I have to say, I feel much better about our economic prospects now that Congress thinks we’re at war. After all, when Congress declares war they really mean it… right? The war on drugs? How’s that going? The war on poverty? Any progress there? How about the war on terror? You see where I’m going with this. We have a modern tradition of declaring any large problem that can be exploited for votes a war and then screwing it up. This is how we’ve run since the 1980s at least.
While Congress and the Fed are wasting away trillions of dollars (yes that is trillions not 700 billion) banks are not lending and jobs are not being created. This “war” on the bad economy is going to cost us more money than the Iraq war (oops I mean conflict since Congress doesn’t have the integrity to declare or deny an actual war).
So what’s on tap in this war on bad economy? Nobody is saying much. Obama plans to rebuild roads and schools and that ought to create jobs but will give most of the money to large corporations. If we leave it up to Congress the money will again go to large multi-national corporations with no benefit the the US taxpayer.
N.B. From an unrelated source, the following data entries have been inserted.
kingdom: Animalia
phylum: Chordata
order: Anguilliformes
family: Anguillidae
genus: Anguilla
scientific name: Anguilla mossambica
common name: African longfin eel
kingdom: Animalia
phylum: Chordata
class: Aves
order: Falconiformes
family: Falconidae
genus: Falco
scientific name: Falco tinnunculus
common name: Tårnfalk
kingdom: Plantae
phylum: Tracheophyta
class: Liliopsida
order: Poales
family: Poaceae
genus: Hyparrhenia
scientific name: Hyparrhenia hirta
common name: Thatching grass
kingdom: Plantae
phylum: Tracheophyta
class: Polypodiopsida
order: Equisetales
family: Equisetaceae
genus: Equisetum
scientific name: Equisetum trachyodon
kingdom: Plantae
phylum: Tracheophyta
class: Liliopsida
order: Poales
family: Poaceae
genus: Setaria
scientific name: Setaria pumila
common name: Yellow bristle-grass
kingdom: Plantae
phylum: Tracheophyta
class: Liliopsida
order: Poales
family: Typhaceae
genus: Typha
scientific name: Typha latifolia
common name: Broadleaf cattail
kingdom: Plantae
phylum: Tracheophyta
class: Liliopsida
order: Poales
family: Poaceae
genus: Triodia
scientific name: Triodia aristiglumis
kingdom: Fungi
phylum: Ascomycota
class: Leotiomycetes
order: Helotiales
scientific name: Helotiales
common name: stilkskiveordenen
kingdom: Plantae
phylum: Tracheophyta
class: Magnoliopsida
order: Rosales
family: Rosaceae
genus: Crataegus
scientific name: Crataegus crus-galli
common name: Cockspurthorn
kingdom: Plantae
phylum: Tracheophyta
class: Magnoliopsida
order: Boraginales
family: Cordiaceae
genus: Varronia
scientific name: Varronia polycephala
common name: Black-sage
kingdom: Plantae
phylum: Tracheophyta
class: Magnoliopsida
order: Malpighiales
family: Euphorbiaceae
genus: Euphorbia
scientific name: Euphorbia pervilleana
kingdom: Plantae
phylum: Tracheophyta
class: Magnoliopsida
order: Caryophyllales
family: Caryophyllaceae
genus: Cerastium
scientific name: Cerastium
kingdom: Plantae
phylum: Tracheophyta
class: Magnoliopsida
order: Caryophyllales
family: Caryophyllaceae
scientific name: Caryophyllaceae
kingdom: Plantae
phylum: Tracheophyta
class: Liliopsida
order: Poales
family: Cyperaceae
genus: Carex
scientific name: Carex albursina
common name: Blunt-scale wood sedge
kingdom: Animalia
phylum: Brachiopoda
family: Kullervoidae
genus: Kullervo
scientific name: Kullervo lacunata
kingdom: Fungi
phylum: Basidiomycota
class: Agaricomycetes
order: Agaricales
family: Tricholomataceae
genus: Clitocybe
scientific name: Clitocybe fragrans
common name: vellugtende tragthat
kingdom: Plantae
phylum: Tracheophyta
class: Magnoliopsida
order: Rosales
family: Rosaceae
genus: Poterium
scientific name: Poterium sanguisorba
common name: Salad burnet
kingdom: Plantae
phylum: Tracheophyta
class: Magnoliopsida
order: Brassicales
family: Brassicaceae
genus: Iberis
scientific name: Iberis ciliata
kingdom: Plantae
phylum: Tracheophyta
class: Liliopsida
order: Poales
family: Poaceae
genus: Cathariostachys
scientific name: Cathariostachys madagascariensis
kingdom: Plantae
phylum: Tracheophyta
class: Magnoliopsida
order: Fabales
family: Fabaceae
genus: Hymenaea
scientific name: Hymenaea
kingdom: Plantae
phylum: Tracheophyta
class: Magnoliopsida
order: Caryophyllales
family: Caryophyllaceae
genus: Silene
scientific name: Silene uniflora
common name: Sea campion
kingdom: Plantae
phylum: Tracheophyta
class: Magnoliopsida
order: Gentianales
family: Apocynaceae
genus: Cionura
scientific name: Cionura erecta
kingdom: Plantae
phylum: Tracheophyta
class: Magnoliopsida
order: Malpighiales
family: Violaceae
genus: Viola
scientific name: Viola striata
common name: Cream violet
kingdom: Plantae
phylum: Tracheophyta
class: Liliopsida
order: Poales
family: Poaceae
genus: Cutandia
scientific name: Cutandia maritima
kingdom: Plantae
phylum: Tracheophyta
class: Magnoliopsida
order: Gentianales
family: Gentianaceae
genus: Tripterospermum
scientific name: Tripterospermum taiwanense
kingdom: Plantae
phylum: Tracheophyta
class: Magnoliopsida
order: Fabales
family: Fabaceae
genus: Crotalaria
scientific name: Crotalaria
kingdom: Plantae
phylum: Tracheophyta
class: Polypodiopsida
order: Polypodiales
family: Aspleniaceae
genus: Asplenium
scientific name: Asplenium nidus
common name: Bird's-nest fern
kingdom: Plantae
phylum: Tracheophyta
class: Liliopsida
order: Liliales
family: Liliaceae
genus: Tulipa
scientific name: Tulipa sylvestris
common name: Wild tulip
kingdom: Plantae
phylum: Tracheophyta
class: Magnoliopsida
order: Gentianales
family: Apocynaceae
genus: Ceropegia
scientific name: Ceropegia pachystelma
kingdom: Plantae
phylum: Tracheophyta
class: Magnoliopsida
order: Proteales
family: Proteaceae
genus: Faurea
Here is the Leo Godin economic stimulus plan. If we start from the assumption that Congress and the Fed has to print and throw away more money (which is a bad assumption but the one we are working with) lets give the money where it will have the most direct benefit, small businesses. Let’s open the economic floodgates and provide easy to obtain small business loans and grants. Lets take a quarter of the money that is spent bailing out the global economy and use it to bail out US citizens. Small businesses create jobs and spread the wealth. Even if 75% of new small businesses fail I suspect we’d still create more jobs than bailing out large investment banks.